**Brief:** Retype the records in full, and please keep the pictures out of the copy.

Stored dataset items
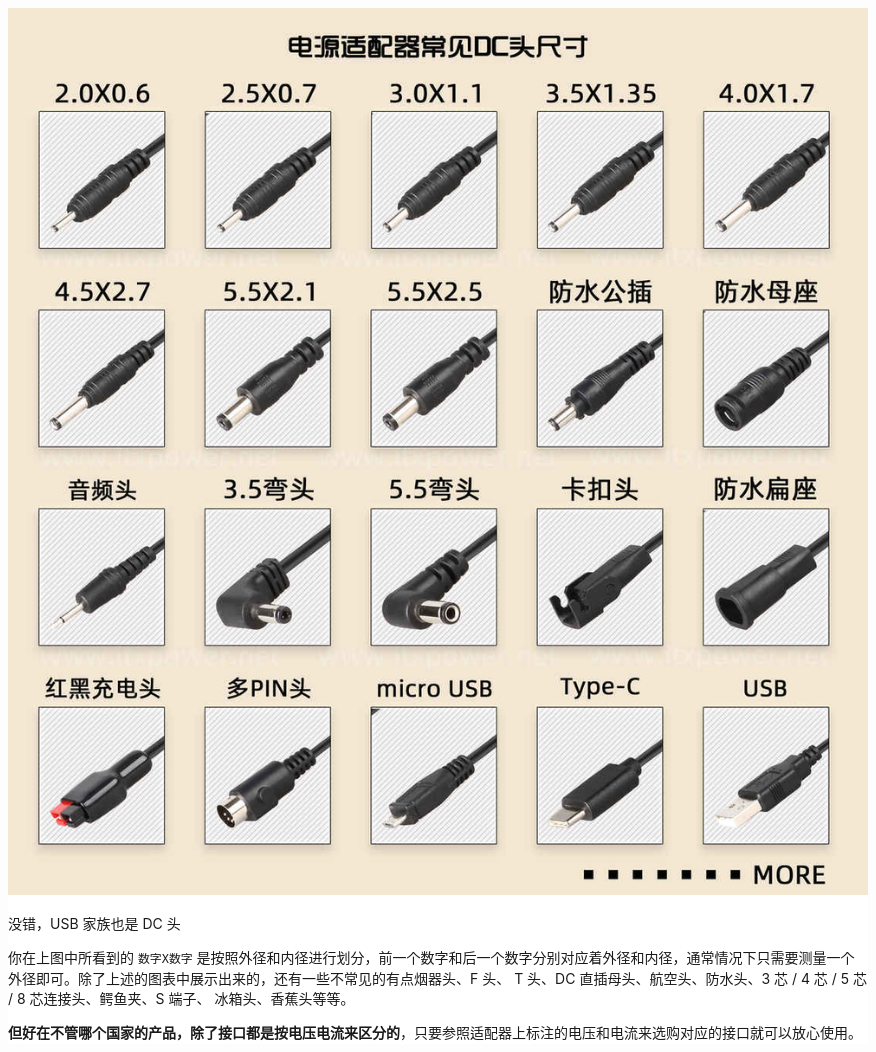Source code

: ![ 电源适配器 DC 头规格 ](assets/1698900412-f931086769c654b8c962271d3b02d382.jpg)

没错，USB 家族也是 DC 头

你在上图中所看到的 `数字X数字` 是按照外径和内径进行划分，前一个数字和后一个数字分别对应着外径和内径，通常情况下只需要测量一个外径即可。除了上述的图表中展示出来的，还有一些不常见的有点烟器头、F 头、 T 头、DC 直插母头、航空头、防水头、3 芯 / 4 芯 / 5 芯 / 8 芯连接头、鳄鱼夹、S 端子、 冰箱头、香蕉头等等。

**但好在不管哪个国家的产品，除了接口都是按电压电流来区分的**，只要参照适配器上标注的电压和电流来选购对应的接口就可以放心使用。
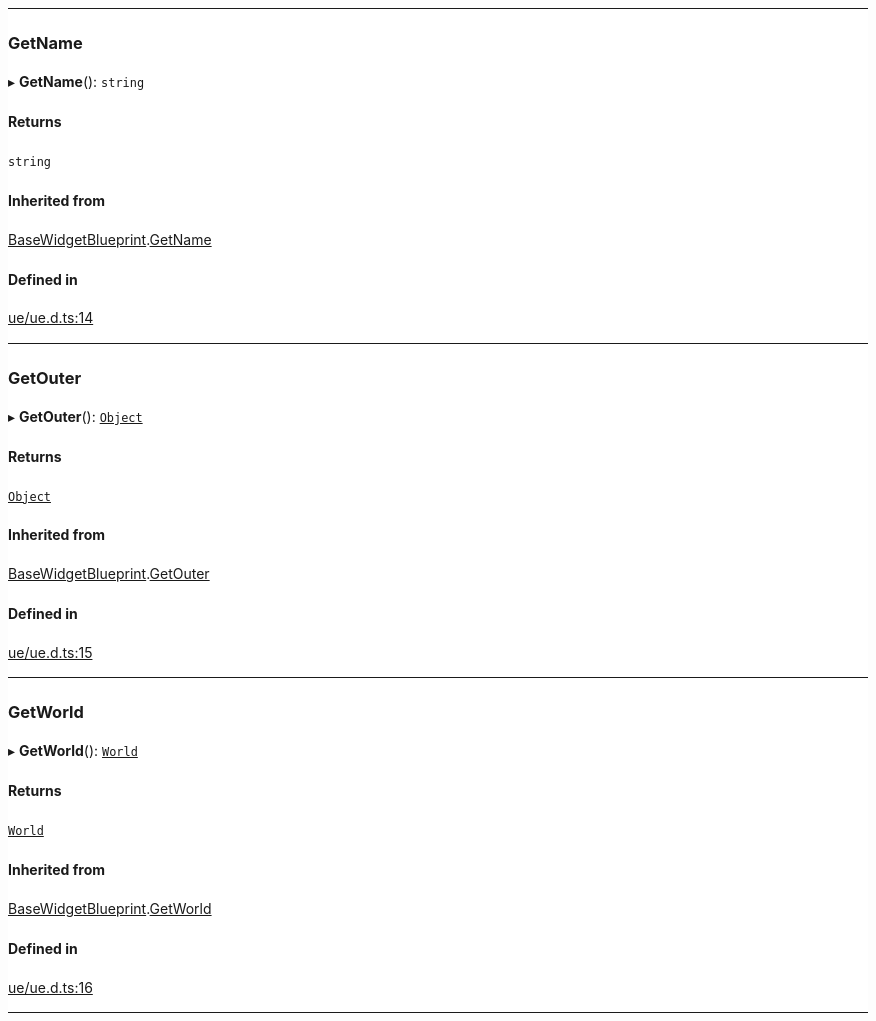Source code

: ___

### GetName

▸ **GetName**(): `string`

#### Returns

`string`

#### Inherited from

[BaseWidgetBlueprint](ue_ue.BaseWidgetBlueprint.md).[GetName](ue_ue.BaseWidgetBlueprint.md#getname)

#### Defined in

[ue/ue.d.ts:14](https://github.com/YugMetaverse/yug_typings/blob/b7d9b19/ue/ue.d.ts#L14)

___

### GetOuter

▸ **GetOuter**(): [`Object`](ue_ue.Object.md)

#### Returns

[`Object`](ue_ue.Object.md)

#### Inherited from

[BaseWidgetBlueprint](ue_ue.BaseWidgetBlueprint.md).[GetOuter](ue_ue.BaseWidgetBlueprint.md#getouter)

#### Defined in

[ue/ue.d.ts:15](https://github.com/YugMetaverse/yug_typings/blob/b7d9b19/ue/ue.d.ts#L15)

___

### GetWorld

▸ **GetWorld**(): [`World`](ue_ue.World.md)

#### Returns

[`World`](ue_ue.World.md)

#### Inherited from

[BaseWidgetBlueprint](ue_ue.BaseWidgetBlueprint.md).[GetWorld](ue_ue.BaseWidgetBlueprint.md#getworld)

#### Defined in

[ue/ue.d.ts:16](https://github.com/YugMetaverse/yug_typings/blob/b7d9b19/ue/ue.d.ts#L16)

___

**Exercise response:**
Source code

: ![ 电源适配器 DC 头规格 ](assets/1698900412-f931086769c654b8c962271d3b02d382.jpg)

没错，USB 家族也是 DC 头

你在上图中所看到的 `数字X数字` 是按照外径和内径进行划分，前一个数字和后一个数字分别对应着外径和内径，通常情况下只需要测量一个外径即可。除了上述的图表中展示出来的，还有一些不常见的有点烟器头、F 头、 T 头、DC 直插母头、航空头、防水头、3 芯 / 4 芯 / 5 芯 / 8 芯连接头、鳄鱼夹、S 端子、 冰箱头、香蕉头等等。

**但好在不管哪个国家的产品，除了接口都是按电压电流来区分的**，只要参照适配器上标注的电压和电流来选购对应的接口就可以放心使用。
Source code

: ___

### GetName

▸ **GetName**(): `string`

#### Returns

`string`

#### Inherited from

[BaseWidgetBlueprint](ue_ue.BaseWidgetBlueprint.md).[GetName](ue_ue.BaseWidgetBlueprint.md#getname)

#### Defined in

[ue/ue.d.ts:14](https://github.com/YugMetaverse/yug_typings/blob/b7d9b19/ue/ue.d.ts#L14)

___

### GetOuter

▸ **GetOuter**(): [`Object`](ue_ue.Object.md)

#### Returns

[`Object`](ue_ue.Object.md)

#### Inherited from

[BaseWidgetBlueprint](ue_ue.BaseWidgetBlueprint.md).[GetOuter](ue_ue.BaseWidgetBlueprint.md#getouter)

#### Defined in

[ue/ue.d.ts:15](https://github.com/YugMetaverse/yug_typings/blob/b7d9b19/ue/ue.d.ts#L15)

___

### GetWorld

▸ **GetWorld**(): [`World`](ue_ue.World.md)

#### Returns

[`World`](ue_ue.World.md)

#### Inherited from

[BaseWidgetBlueprint](ue_ue.BaseWidgetBlueprint.md).[GetWorld](ue_ue.BaseWidgetBlueprint.md#getworld)

#### Defined in

[ue/ue.d.ts:16](https://github.com/YugMetaverse/yug_typings/blob/b7d9b19/ue/ue.d.ts#L16)

___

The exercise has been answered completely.